He notado que tenéis barco: bueno, mejor dicho, hacéis porque se note. Tenéis barco, y, de hecho, me gustaría olvidarlo y no puedo. Una se mete en Instagram desde la toalla, encalladísima en la arena, varada perdida, pensando en la muerte bajo el espeso agosto, y se encuentra en las fotos de la gente una bacanal de vehículos acuáticos, una orgía de veleritos, algún yate, lanchas y motos de agua. Camisas blancas desabrochadas, bikinis altísimos trepando hasta la cintura. Encantadora trivialidad de los niños que cenan en Ultramarinos Quintín y también de los que papean en Lateral: una incógnita transversal. De dónde habéis sacado el barco unos y otros. Hablad.
Se lo pregunta Brays Efe en un vídeo descacharrante: ¿de qué va esto, cómo os lo teníais tan callado? Nos tenéis cuajados. De la canoa para arriba, del rosco hinchable al cielo -si hay que remar con las manos no vale-, pero siempre con cabellos al viento: esto último es importante para sentir de verdad la vacación en la cara, emular un videoclip con el pelo alborotado mientras uno se ríe y se quita el mechón que entorpece el ojo ante el colega que te graba el Stories. Ay, ay, el pelito.
Llevaba la peña unos años estivales reventándonos las redes sociales con enormes flamencos y unicornios flotando en las piscinas, como animales mitológicos muertos, momificados pero chilloncísimos, y esa al menos era una gracieta asequible: humanos postureando a lomos de un plástico. De eso todos somos culpables.
Pero lo del barco… no sé cómo no nos habéis contado nada hasta ahora. Es un elefante en la habitación, el barco. Tan blanquito que refulge. El barco es, sobre todo, un símbolo: un emblema de la auténtica emancipación, un aviso a los enemigos -“ahí os quedáis, en tierra, mentecatos”-, un velero llamado Libertad, como cantaba José Luis Perales.

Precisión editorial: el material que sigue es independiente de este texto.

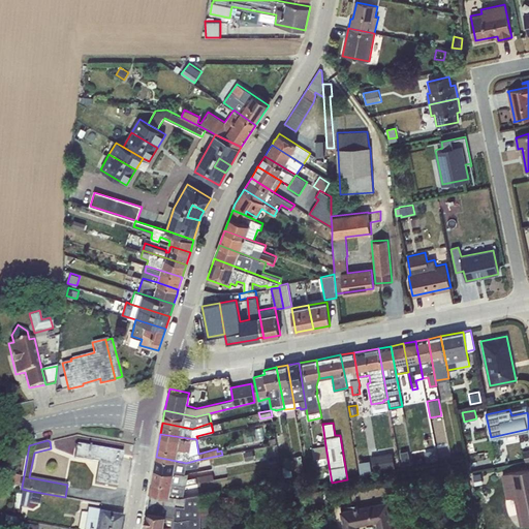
[(120,466),(120,465),(112,463),(114,452),(115,452),(115,450),(76,444),(74,458),(98,462),(95,484),(116,488),(117,487),(115,487),(119,466),(120,466)]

Da la sensación de que uno se va a pirar y a no volver, de que cuidado, no le toques las narices a alguien con barco que como le muevas la peineta da un timonazo y ya está en América. Hay un deje de inminencia en el barco, algo que fantasea con la partida. El barco también es un corte de mangas: recuerdo la escena mítica de Alguien voló sobre el nido del cuco, cuando Jack Nickolson se fuga en autobús del loquero con sus colegas y los lleva al puerto para firlar un barco y dar un paseíto hacia la aventura, que bastante hasta las neuronas estaban ya de tanta camisa de fuerza, de tanta pastilla, tanto sermón moralizante.

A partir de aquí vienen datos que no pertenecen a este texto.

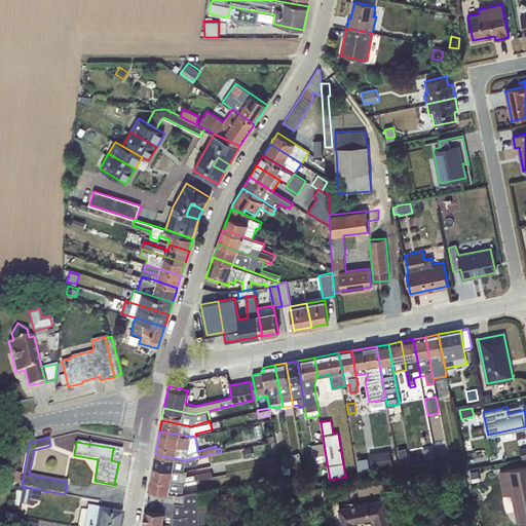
[(327,462),(324,443),(310,445),(311,455),(315,455),(316,463),(327,462)]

Es la imagen de la rebeldía. La de “aquí no nos controláis”. Como si, románticamente, no fuesen aplicables en las olas las leyes sádicas de la tierra, las que expulsan a los disidentes de la norma. No sé: es un sueño. En realidad, preguntando un poco a mis allegados, haciendo una suerte de trabajo de campo, la mayoría de barcos que veo en las fotos no son de ellos -me cuentan-. Son alquilados por un día, o de algún amigo: ahí el fin del misterio. En invierno van en metro como todo hijo de vecino; en verano, pillan un buquecito y se sienten los reyes del mambo, y bien que hacen.
Era mucho pedirle a mi generación, que a duras penas tiene coche propio, que avanzase hacia la idea del barco en propiedad: dosifiquemos las conquistas. Somos más bien los jóvenes de los carriles bici sin salida. Nos da flow -para mí la traducción literal ya casi es “esperanza”- coger un timón, izar una vela, hacer algo que repercuta en el mar y en las corrientes, qué sé yo, no tengo más vocabulario de barcos, ni siquiera sé qué se hace en ellos, los he frecuentado nada.
El barco en verdad es para aspirarlo, para desearlo sin asirlo del todo, para subirse un rato pagando tres duros a pachas con tus amigos y experimentar una sensación que te dura todo el verano: una pulsión anarquista, una enorme desobediencia moral y geográfica; y, a la vez, un tonteo aún salubre, alegremente caprichoso, con la vida pirata que, tras las obligaciones y los terrores invernales y adultos, ya nunca, nunca tendremos.